Ayasofya kapılarıyla da dikkat çeken bir yerdir. Hem mimari hem de tarihi açıdan önemli olan Ayasofya’daki kapıların da her birinin bir hikayesi vardır. Ayasofya’nın kapılarından bazıları:

· İmparatorlar Kapısı: Ayasofya’nın önemli kapılarından birisi İmparatorlar Kapısı’dır. Bu kapıyı sadece imparatorlar ve mahiyeti kullanmıştır. Kapının üzerinde de ünlü İmparator Kapısı Mozaiği bulunuyor.

· Vestibül Kapı ve Savaşçılar Geçiti: Ayasofya’ya yandan giriş sağlayan Vestibül Kapı yapıda bulunan en eski parçalardan birisidir. Bu kapının antik öneme ait bir tapınaktan sökülüp buraya takıldığı bilgisi kaynaklarda yer alır.

· Ana Mekana Geçiş Kapıları: Ana mekana girişte dokuz kapı bulunur ve bu kapılar aslında altın ve gümüş süslemelerle kaplıymış. Fakat Haçlı Seferleri sırasında bu süslemelerin tamamı yağmalanmış.

Ayasofya’nın İç Mekan Süslemeleri

Ayasofya iç mekan süslemelerinde Hristiyanlık ve İslam dininin etkilerini net bir şekilde görürüz. Bu tarihi yapıda her iki kültürün sanatı birleşir. Bu sayede Ayasofya dini bir yapı olduğu kadar aynı zamanda da eşsiz bir sanat eseridir. Ayasofya’nın her bir köşesinde bizleri farklı bir süsleme karşılar. Mozaikler hepimizin bildiği iç mekan süslemeleridir. Daha sonra kubbede yer alan melek tasvirleri, sütunlar, çiniler ve hat levhaları… Ayasofya’nın farklı dönemlerde üstlendiği görevler değişiklik gösterse de o her zaman dünyanın en görkemli etkileyici yapılarından birisi olmuştur. Sanatsal derinliği, süslemeleri ve mimari muazzamlığıyla Ayasofya ziyaretçilere büyüleyici bir deneyim sunar.

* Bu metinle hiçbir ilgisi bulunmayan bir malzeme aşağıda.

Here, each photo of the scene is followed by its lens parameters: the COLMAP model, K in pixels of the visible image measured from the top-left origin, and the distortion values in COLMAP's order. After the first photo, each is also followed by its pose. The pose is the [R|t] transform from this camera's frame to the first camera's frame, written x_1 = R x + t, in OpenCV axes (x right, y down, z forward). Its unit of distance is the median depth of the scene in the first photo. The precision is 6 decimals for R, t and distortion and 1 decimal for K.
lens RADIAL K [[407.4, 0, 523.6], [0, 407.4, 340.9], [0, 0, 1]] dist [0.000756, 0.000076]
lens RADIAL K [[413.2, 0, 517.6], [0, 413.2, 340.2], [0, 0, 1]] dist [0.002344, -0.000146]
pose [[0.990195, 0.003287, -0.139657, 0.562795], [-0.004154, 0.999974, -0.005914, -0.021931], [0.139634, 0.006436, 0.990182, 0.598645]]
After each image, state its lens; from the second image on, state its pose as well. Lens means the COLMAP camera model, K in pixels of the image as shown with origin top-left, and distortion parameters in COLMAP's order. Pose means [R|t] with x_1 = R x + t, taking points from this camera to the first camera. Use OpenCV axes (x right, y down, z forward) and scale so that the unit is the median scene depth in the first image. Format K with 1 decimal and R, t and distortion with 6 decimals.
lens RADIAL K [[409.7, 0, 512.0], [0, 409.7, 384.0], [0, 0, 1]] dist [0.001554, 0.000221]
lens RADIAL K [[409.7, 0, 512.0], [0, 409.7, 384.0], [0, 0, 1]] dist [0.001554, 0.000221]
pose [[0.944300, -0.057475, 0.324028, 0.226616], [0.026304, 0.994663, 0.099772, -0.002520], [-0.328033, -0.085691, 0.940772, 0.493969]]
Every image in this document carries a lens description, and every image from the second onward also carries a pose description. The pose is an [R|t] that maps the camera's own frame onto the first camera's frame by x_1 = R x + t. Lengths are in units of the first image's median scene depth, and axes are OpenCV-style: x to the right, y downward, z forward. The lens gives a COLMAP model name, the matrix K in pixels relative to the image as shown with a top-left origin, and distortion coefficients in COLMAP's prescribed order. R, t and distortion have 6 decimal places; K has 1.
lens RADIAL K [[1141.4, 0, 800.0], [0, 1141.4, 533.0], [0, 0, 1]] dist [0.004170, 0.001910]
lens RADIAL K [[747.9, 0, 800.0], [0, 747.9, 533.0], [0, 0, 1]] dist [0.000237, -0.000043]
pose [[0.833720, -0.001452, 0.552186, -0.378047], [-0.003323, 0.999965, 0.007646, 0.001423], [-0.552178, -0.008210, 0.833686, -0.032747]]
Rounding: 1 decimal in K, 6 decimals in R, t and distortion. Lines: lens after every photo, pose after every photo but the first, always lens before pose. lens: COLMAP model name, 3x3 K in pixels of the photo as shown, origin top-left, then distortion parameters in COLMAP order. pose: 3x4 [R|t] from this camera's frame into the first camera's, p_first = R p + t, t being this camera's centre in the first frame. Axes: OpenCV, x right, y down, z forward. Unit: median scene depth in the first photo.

Ayasofya’nın Kültürel ve Dini Önemi

Ayasofya farklı inançların ve kültürlerin birleştiği bir simgedir. Ayasofya Müslümanlar için olduğu kadar Hristiyanlar içinde önemli bir dini yapıdır. Her ne kadar şu an cami olarak kapılarını açsa da bu yapı bir zamanlar kilise olarak hizmet veriyordu. Dini bir yapı olduğu kadar Bizans İmparatorlarının güç simgesi de olan Ayasofya dünya çapında büyük bir öneme sahiptir. Kilise olarak kullanılan Ayasofya daha sonra camiye dönüştürülmüştür. İslam kültüründe çok önemli bir yerde bulunan Ayasofya’da hat sanatı, minber ve mihrap gibi İslam kültürüne ait unsurlarda yer alır. Kısaca Ayasofya medeni bir miras ve kültürler arası bir diyalogdur. UNESCO Dünya Mirası Listesi’nde de yer alan Ayasofya ülkemizin önemli kültürel miraslarındandır.

Ziyaretçi akınına uğrayan Ayasofya’yı koruyarak geleceğe aktarmalıyız. Ayasofya korunmalı ve bu konuda daha da ciddi adımlar atılmalıdır. Özellikle yoğun ziyaretlerin yapıya zarar vermemesi için gereken önemler fazlasıyla alınmalıdır.